Problem description:
Identify and pull out each line of the entries in which "week" occurs.

(Source records)
+---+
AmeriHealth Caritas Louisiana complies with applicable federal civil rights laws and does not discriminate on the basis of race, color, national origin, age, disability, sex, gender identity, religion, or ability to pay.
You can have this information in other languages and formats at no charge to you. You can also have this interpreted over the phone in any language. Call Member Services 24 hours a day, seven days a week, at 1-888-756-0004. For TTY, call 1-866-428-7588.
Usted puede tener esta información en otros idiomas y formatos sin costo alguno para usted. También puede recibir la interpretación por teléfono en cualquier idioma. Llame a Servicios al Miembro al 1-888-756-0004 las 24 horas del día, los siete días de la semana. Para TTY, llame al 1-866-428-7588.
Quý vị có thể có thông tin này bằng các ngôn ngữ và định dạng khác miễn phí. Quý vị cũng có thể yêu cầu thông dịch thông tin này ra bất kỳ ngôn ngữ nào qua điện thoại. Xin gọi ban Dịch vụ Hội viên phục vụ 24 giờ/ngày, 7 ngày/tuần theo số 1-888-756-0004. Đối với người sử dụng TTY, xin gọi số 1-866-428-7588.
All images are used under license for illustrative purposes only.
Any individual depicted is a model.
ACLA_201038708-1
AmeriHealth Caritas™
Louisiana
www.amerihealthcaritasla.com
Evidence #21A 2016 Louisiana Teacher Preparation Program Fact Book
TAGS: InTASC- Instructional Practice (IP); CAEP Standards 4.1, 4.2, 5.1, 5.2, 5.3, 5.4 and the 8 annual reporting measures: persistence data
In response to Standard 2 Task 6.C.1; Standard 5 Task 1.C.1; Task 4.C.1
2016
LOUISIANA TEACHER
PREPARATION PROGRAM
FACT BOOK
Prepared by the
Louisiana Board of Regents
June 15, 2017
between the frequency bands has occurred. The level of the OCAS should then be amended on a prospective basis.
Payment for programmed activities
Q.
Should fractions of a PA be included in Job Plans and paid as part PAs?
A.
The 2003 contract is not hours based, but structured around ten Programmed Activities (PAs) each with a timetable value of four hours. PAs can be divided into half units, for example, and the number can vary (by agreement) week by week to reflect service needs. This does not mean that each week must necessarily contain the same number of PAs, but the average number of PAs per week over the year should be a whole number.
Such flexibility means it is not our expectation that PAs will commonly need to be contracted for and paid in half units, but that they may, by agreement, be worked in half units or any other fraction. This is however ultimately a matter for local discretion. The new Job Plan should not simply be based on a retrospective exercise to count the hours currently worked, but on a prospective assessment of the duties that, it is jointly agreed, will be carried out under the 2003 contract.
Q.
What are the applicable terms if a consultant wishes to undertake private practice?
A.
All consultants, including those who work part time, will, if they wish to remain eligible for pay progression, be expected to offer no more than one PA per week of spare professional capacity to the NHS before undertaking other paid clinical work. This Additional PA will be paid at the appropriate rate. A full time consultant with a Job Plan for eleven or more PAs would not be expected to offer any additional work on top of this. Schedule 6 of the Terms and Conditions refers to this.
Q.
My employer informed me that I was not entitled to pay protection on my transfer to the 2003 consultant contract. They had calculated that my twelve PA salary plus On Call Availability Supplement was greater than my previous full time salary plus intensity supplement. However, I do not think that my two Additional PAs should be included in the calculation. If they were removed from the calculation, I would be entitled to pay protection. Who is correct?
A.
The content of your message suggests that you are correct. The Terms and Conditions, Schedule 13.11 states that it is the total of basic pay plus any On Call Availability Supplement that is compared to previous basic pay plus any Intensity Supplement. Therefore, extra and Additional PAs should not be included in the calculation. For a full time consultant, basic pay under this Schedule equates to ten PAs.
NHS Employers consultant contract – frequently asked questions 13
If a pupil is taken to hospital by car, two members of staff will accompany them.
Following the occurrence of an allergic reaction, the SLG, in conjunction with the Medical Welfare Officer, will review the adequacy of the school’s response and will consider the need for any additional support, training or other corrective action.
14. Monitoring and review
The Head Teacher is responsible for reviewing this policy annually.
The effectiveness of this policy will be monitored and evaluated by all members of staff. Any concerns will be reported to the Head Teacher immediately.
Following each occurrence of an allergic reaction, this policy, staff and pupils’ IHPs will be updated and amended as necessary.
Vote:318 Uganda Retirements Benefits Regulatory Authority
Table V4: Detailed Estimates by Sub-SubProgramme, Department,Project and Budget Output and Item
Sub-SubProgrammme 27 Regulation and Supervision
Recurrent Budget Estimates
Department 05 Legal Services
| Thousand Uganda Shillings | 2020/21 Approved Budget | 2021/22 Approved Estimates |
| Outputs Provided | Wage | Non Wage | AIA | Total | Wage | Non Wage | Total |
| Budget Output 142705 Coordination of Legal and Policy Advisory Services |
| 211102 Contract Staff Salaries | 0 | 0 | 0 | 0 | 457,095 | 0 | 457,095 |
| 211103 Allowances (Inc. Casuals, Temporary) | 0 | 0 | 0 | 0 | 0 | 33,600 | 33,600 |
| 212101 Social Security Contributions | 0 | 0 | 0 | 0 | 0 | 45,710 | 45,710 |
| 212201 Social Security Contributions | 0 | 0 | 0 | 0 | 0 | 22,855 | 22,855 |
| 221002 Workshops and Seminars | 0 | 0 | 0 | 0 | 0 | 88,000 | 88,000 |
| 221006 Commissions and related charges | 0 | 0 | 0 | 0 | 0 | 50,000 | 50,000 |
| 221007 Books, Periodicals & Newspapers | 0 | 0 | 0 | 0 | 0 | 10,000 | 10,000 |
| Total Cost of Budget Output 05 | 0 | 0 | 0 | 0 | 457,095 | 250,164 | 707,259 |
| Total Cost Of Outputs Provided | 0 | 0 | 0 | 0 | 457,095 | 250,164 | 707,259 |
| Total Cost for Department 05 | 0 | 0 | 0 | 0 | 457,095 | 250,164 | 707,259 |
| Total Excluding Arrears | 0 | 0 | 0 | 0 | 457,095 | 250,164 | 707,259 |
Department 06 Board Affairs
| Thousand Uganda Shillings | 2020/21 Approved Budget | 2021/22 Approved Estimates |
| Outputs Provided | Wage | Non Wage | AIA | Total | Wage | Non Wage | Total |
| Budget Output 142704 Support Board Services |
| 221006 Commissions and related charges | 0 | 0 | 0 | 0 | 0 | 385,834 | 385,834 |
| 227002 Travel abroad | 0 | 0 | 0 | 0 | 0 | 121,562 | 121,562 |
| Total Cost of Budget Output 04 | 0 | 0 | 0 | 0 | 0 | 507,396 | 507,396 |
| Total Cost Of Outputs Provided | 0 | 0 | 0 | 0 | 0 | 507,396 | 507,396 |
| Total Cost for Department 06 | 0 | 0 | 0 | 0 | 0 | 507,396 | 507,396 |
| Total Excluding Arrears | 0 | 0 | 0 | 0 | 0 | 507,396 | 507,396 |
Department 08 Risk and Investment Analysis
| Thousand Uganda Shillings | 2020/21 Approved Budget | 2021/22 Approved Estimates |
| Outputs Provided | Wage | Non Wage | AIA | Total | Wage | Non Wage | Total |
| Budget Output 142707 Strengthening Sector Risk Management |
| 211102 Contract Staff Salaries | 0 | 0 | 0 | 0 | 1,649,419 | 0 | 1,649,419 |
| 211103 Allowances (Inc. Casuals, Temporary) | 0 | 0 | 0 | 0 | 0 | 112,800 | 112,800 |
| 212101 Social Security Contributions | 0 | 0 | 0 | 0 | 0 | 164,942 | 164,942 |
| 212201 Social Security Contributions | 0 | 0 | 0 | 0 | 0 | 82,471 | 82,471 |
+---+
Written response:
You can have this information in other languages and formats at no charge to you. You can also have this interpreted over the phone in any language. Call Member Services 24 hours a day, seven days a week, at 1-888-756-0004. For TTY, call 1-866-428-7588.
The 2003 contract is not hours based, but structured around ten Programmed Activities (PAs) each with a timetable value of four hours. PAs can be divided into half units, for example, and the number can vary (by agreement) week by week to reflect service needs. This does not mean that each week must necessarily contain the same number of PAs, but the average number of PAs per week over the year should be a whole number.
All consultants, including those who work part time, will, if they wish to remain eligible for pay progression, be expected to offer no more than one PA per week of spare professional capacity to the NHS before undertaking other paid clinical work. This Additional PA will be paid at the appropriate rate. A full time consultant with a Job Plan for eleven or more PAs would not be expected to offer any additional work on top of this. Schedule 6 of the Terms and Conditions refers to this.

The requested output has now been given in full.